*Action item*.
Restate the data below word for word. Leave the images out.

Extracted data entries
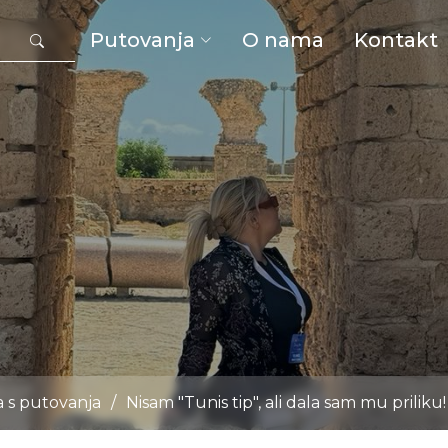
Putovanja
O nama
Kontakt
a s putovanja
/
Nisam "Tunis tip", ali dala sam mu priliku!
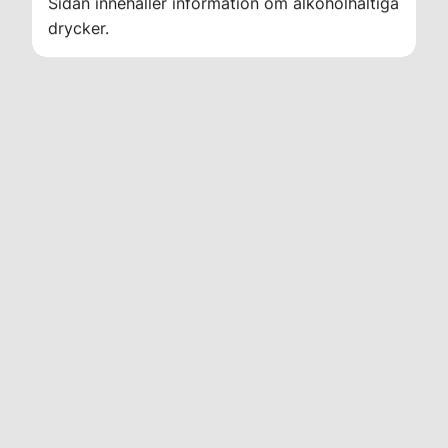
Sidan innehåller information om alkoholhaltiga
drycker.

*Result for this exercise*.
Putovanja
O nama
Kontakt
a s putovanja
/
Nisam "Tunis tip", ali dala sam mu priliku!
Sidan innehåller information om alkoholhaltiga
drycker.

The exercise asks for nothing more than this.